:: Collected material ::
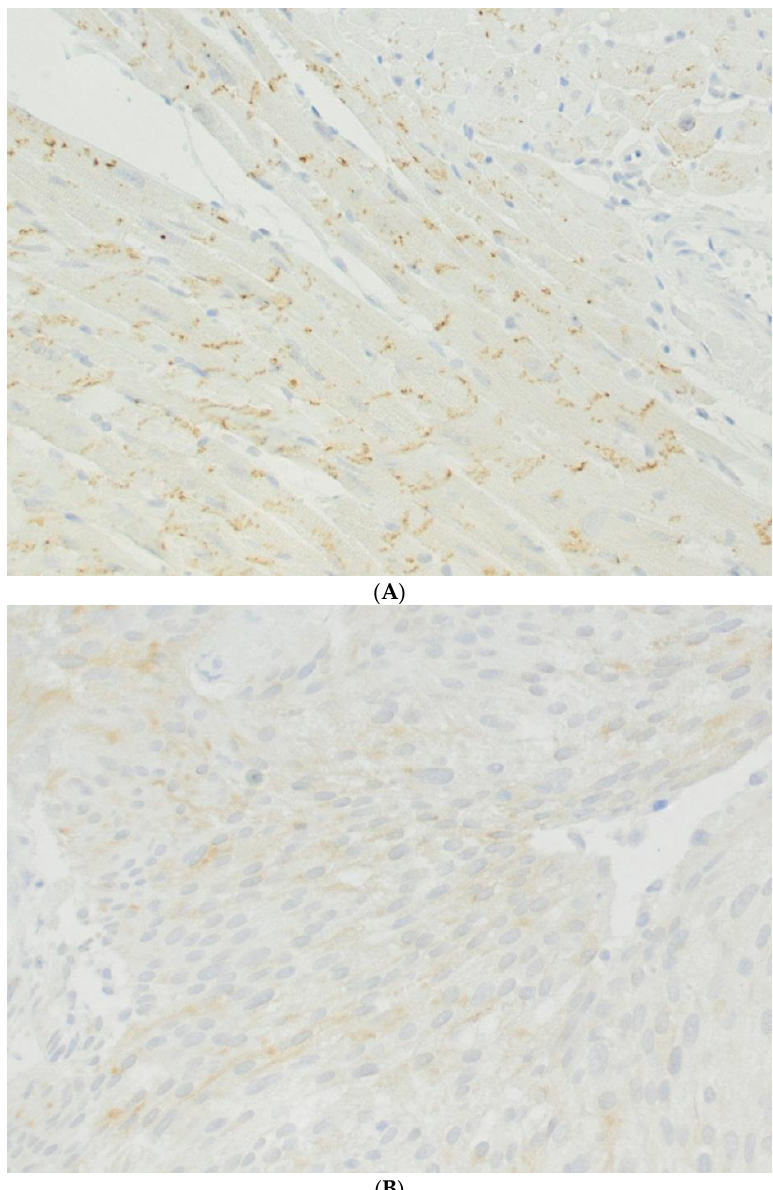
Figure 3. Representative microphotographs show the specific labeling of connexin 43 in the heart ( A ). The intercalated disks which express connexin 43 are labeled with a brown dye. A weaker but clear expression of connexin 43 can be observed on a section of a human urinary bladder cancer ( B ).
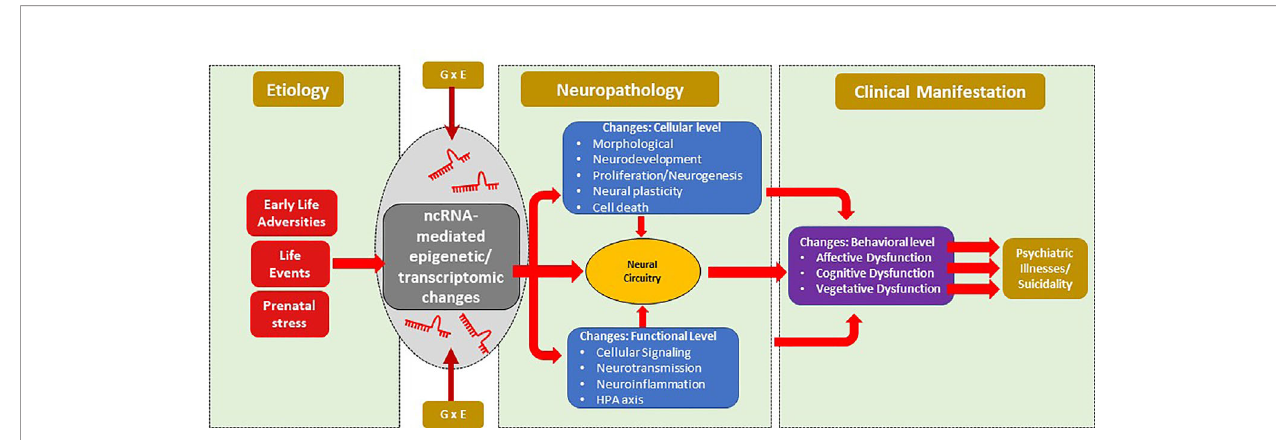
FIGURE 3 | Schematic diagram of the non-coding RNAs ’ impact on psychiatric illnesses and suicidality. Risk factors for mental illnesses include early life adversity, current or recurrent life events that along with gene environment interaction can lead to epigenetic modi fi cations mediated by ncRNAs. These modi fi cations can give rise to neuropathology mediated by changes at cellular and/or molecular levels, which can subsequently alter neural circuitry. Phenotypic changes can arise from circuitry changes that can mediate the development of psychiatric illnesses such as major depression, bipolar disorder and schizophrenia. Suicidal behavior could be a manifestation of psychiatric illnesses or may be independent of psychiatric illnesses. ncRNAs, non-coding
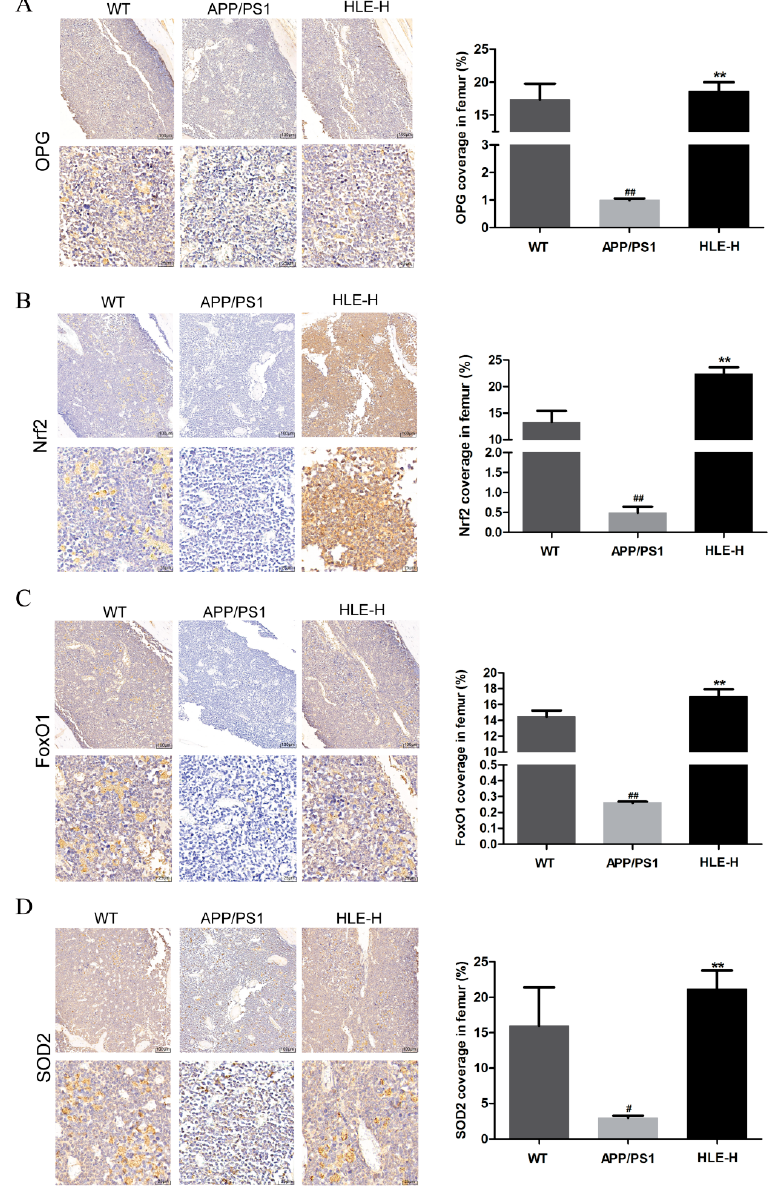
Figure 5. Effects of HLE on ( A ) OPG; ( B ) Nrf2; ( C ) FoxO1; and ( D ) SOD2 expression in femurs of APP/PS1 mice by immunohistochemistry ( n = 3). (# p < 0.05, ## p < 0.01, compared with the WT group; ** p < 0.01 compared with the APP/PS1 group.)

:: What you are asked to do ::
Leaving out the pictures, restate each line of the listing above verbatim, from the opening line to the line bearing "FIGURE 3 | Schematic", inclusive, and no more.

:: Solution for this task ::
Figure 3. Representative microphotographs show the specific labeling of connexin 43 in the heart ( A ). The intercalated disks which express connexin 43 are labeled with a brown dye. A weaker but clear expression of connexin 43 can be observed on a section of a human urinary bladder cancer ( B ).
FIGURE 3 | Schematic diagram of the non-coding RNAs ’ impact on psychiatric illnesses and suicidality. Risk factors for mental illnesses include early life adversity, current or recurrent life events that along with gene environment interaction can lead to epigenetic modi fi cations mediated by ncRNAs. These modi fi cations can give rise to neuropathology mediated by changes at cellular and/or molecular levels, which can subsequently alter neural circuitry. Phenotypic changes can arise from circuitry changes that can mediate the development of psychiatric illnesses such as major depression, bipolar disorder and schizophrenia. Suicidal behavior could be a manifestation of psychiatric illnesses or may be independent of psychiatric illnesses. ncRNAs, non-coding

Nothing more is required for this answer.